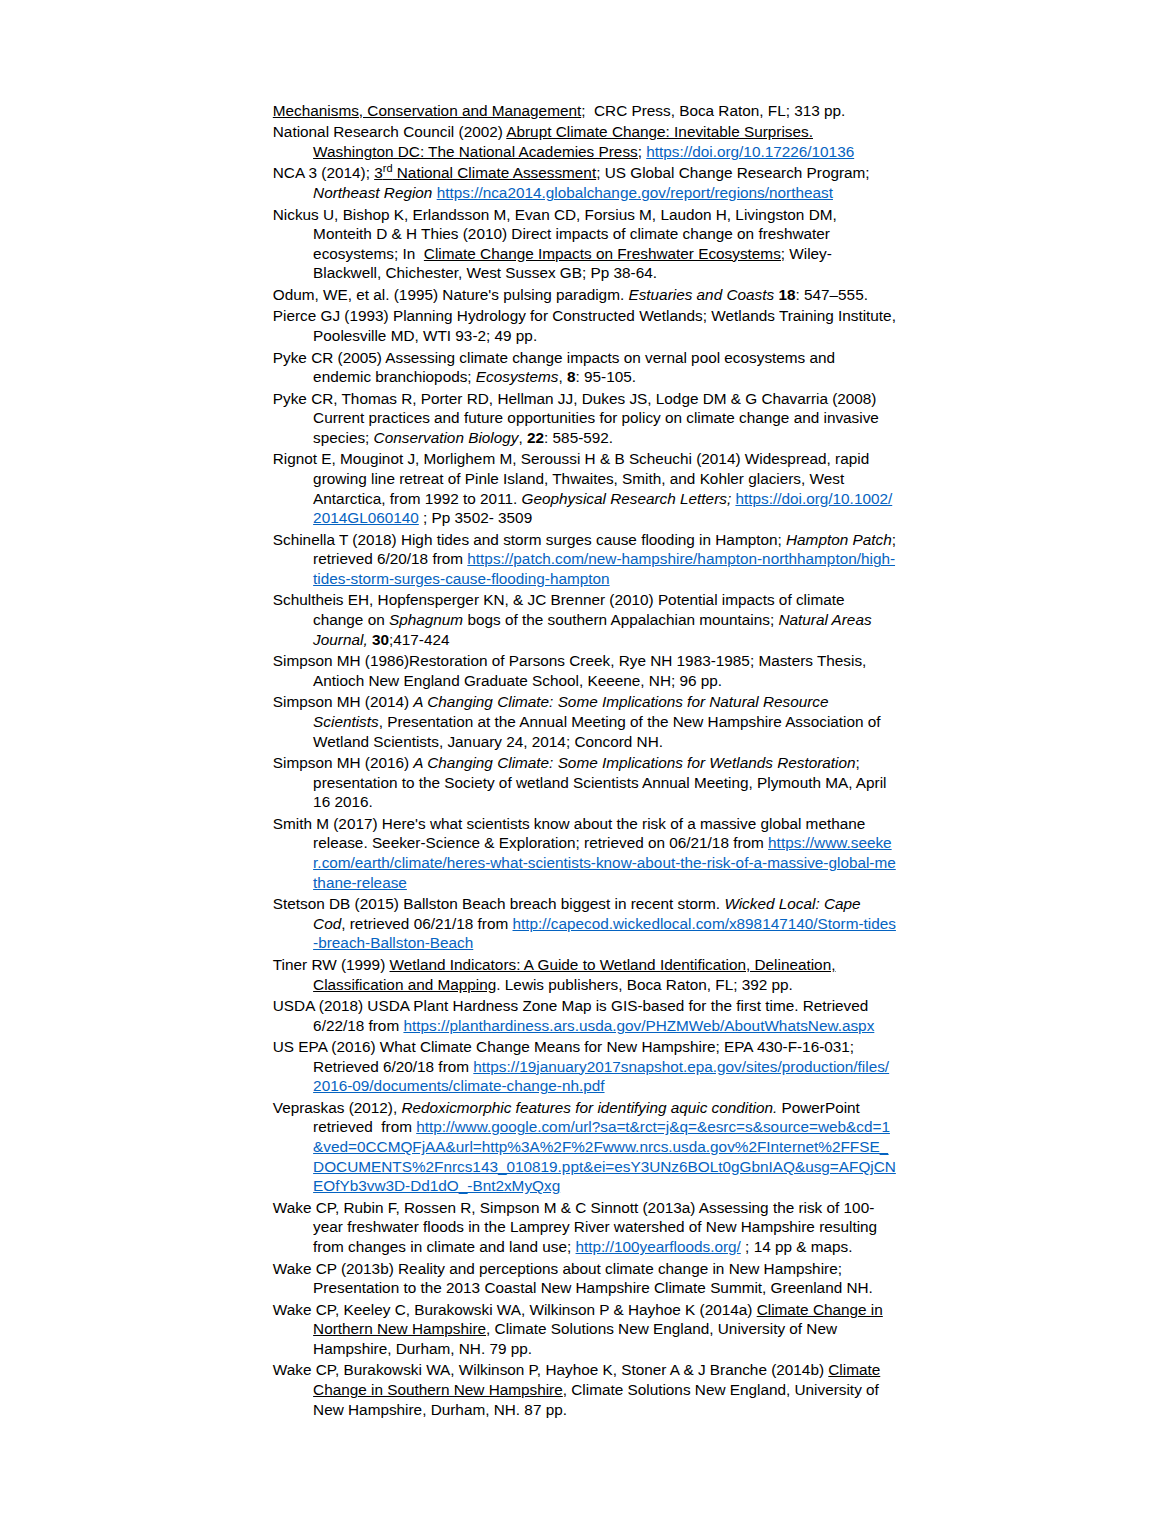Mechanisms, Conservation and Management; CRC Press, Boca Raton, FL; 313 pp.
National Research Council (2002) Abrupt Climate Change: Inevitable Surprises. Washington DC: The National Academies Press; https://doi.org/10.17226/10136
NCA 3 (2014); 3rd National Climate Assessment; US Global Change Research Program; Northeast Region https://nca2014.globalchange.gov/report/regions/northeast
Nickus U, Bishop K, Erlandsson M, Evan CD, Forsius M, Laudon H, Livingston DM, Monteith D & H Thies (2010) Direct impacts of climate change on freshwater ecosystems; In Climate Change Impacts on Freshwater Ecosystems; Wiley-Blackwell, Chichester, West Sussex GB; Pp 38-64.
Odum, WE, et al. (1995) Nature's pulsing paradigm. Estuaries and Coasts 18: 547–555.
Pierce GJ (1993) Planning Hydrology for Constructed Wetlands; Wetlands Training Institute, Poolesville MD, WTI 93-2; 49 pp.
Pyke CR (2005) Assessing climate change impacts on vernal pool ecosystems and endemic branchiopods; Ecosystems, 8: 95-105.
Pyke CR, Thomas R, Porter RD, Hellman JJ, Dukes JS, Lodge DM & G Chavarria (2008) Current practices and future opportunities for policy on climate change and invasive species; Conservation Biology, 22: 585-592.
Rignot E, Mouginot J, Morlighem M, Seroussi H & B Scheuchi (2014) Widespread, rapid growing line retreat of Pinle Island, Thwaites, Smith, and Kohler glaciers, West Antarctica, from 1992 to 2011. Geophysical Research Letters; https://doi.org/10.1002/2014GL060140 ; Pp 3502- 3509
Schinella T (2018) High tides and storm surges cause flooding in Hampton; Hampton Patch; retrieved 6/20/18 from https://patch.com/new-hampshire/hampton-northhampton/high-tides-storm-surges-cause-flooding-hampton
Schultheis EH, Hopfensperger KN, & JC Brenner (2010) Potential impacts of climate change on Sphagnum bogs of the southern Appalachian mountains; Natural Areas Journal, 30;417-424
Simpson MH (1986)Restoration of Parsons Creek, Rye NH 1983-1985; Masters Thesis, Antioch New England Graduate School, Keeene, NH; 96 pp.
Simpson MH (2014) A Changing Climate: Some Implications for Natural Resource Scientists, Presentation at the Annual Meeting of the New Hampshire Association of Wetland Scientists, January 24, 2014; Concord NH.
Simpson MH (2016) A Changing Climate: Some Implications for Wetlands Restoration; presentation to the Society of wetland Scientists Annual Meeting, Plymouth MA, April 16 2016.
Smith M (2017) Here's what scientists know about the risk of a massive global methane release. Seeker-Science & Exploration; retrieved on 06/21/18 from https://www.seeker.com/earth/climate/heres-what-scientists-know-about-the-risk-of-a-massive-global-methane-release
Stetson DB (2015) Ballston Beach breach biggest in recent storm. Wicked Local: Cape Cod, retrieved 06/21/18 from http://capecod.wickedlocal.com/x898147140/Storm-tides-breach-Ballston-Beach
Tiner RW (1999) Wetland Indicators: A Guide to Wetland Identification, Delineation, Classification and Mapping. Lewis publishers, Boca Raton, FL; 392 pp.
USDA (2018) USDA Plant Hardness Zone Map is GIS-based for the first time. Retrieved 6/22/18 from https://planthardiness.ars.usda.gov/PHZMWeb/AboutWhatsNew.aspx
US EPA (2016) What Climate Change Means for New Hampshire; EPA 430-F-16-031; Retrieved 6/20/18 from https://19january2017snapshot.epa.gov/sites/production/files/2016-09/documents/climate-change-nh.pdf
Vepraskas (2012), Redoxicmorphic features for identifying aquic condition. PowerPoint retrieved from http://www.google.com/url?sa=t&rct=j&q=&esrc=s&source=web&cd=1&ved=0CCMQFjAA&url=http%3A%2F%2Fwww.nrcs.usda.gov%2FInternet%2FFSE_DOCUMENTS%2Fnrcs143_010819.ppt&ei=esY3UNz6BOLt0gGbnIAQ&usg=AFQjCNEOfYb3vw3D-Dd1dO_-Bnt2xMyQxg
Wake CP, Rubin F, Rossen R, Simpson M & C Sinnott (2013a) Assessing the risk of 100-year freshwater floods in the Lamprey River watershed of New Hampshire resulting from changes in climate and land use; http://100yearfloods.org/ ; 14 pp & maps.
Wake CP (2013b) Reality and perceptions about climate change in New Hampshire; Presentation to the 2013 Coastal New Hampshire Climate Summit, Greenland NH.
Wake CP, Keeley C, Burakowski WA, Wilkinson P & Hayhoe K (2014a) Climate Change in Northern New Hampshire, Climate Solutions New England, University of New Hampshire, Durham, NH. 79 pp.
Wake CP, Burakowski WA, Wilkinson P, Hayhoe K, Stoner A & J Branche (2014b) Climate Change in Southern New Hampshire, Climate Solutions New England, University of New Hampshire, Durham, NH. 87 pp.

◆ Your objective ◆
Send back exactly the lines of the listing above starting at the one with "Schinella T (2018)" and ending at the one with "Simpson MH (1986)Restoration", inclusive, and no others.

◆ Exercise answer ◆
Schinella T (2018) High tides and storm surges cause flooding in Hampton; Hampton Patch; retrieved 6/20/18 from https://patch.com/new-hampshire/hampton-northhampton/high-tides-storm-surges-cause-flooding-hampton
Schultheis EH, Hopfensperger KN, & JC Brenner (2010) Potential impacts of climate change on Sphagnum bogs of the southern Appalachian mountains; Natural Areas Journal, 30;417-424
Simpson MH (1986)Restoration of Parsons Creek, Rye NH 1983-1985; Masters Thesis, Antioch New England Graduate School, Keeene, NH; 96 pp.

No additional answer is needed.